Forex News – Australian Q2 GDP growth puts pressure on the aussie
Posted on September 6, 2017 at 10:42 am GMTChristina Parthenidou, XM Investment Research DeskA day after the Reserve Bank of Australia decided to hold cash rates at a record low of 1.5% and maintained its optimism about the future economic performance of the country, the Australian Bureau of Statistics (ABS) published the GDP growth figures for the second quarter on Wednesday. These surprised analysts to the downside pushing consequently the aussie down.

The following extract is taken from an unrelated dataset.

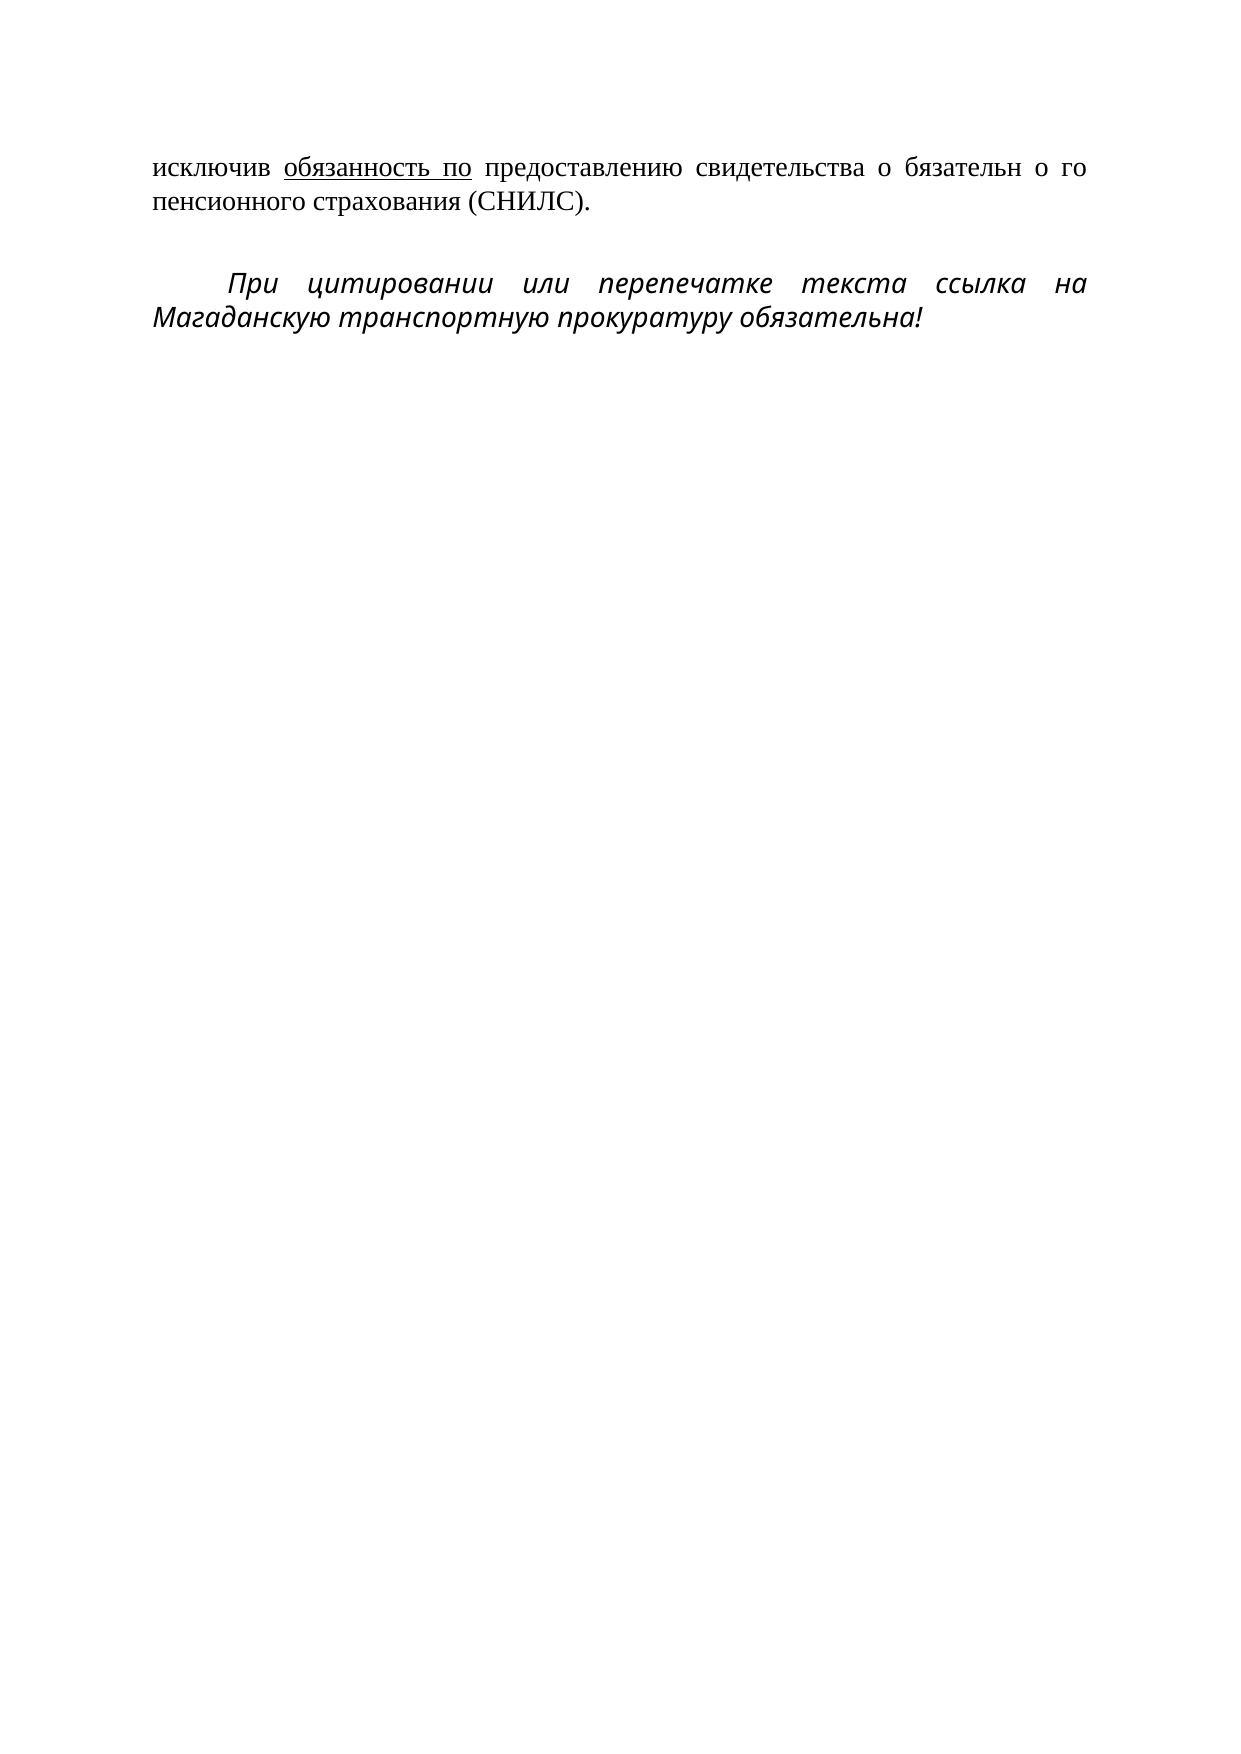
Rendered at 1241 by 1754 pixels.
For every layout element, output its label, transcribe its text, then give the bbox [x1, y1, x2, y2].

text При цитировании или перепечатке текста ссылка на Магаданскую транспортную прокуратуру обязательна! [152, 267, 1088, 334]
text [152, 150, 1088, 217]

The Australian economy expanded by 0.8% quarter-on-quarter in the three months to June, 0.5 percentage points higher than in the previous quarter and registering its 26-year consecutive growth without a recession. Although this was a sign of improvement, analysts anticipated GDP to grow slightly higher by 0.9%. On an annual basis, the figure was up by 0.1 to 1.8% but below the 1.9% forecasted.
In current prices, GDP growth declined by 0.1% due to decreasing coal and iron prices. The chief economist at the ABS said that lower iron and coal prices, observed in the second quarter, weighed on export revenues and real incomes. However, export volumes continued rising in the aforementioned period.
Looking at the GDP components, final consumption increased by 0.2 percentage points to 0.8%, posting the highest rise since September 2016, while capital expenditure more than tripled to 1.5% from an upwardly revised 0.4% (from -0.6%) in the prior period. Consequently, households saved less, with the saving rate dropping from 5.3% to an 8 ½-year low of 4.6%.
The report also mentioned that the compensation of employees increased by 0.7% as Australians’ worked more despite the subdued wage growth.
While the above data justify the RBA’s positive view on the country’s economic performance, the central bank’s 2018 GDP growth forecast of 3.0% might be overestimated as household debt- to- income ratio remains at the extremely high level of 190% – one of the highest indebtedness levels in the world – while wage growth rose at the inflation rate of 1.9% on a yearly basis in the second quarter. The monetary policy statement published after the RBA monthly meeting yesterday indicated that policymakers agreed to keep rates steady at a record low of 1.5% as household debt continues fluctuating at high levels, while the exchange rate remains strong. Nevertheless, the RBA Governor Philip Lowe explained on Tuesday that the current monetary policy is accommodative as it limits the risks arising from the high and rising household debt. Moreover, he remained optimistic about country’s economic outlook and specifically about labor market developments, saying that “It is likely that as our economy strengthens and the demand for labor picks up, growth in wages will pick up too”.
In the forex markets, the aussie dropped immediately by 0.46% to an intra-day low of $0.7973 after the release of the data. Before the release, dollar/aussie was trading above the 0.80 key level, near the one-week high of 0.8027 reached yesterday.